Incorporating child abuse education and hand sewing in the same lessons, the students made pillows to give to educators and victims of abuse.


“What began as an attempt to incorporate the almost-lost art of sewing into the technology-rich 21st-century classroom has grown and blossomed,” Pritcher said.


After being introduced to sewing terminology, students sketched a design for what would become the center square and focal point of their nine-square patchwork pillow top. In addition to designing the center square, the four muslin corners were also decorated with information related to child abuse.


Students chose the designs based on who the pillow would be given to — an educator or a child who has been abused. Pillows for educators have information on types of abuse to serve as reminders that teachers and school officials are mandated to report suspected child abuse. Pillows for children bear happier designs in an effort to provide comfort and hope.

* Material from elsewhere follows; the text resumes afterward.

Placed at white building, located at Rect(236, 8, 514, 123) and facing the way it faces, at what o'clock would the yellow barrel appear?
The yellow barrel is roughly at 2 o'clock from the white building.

After choosing design information and completing the artwork on their five muslin squares, students chose decorative fabric pieces for the remaining four. Before they began stitching, students learned to thread needles, knot thread and pin fabric pieces together — right sides together.


In what resembled a scene from a century ago — except for the cell phones that were being used to locate quotes or ideas to incorporate — the students sat, chatted and stitched. They often helped each other pin fabric, locate a design idea or thread a needle.


Students chose fabric for the back of their pillow. They sewed the back on, leaving an opening to turn the pillow right side out, stuffed the pillow and sewed the opening closed.


As a project wrap-up and to incorporate the writing element now required by the Common Core Georgia Performance Standards, students wrote and typed essays on the project. The essays included information on child abuse, sewing, design choices and placement of their pillow. The school social worker has been contacted regarding placement of the pillows made for children.


“Through writing about this experience and sharing their pillows with others, the health, safety and nutrition students are sowing their sowing!” Pritcher said.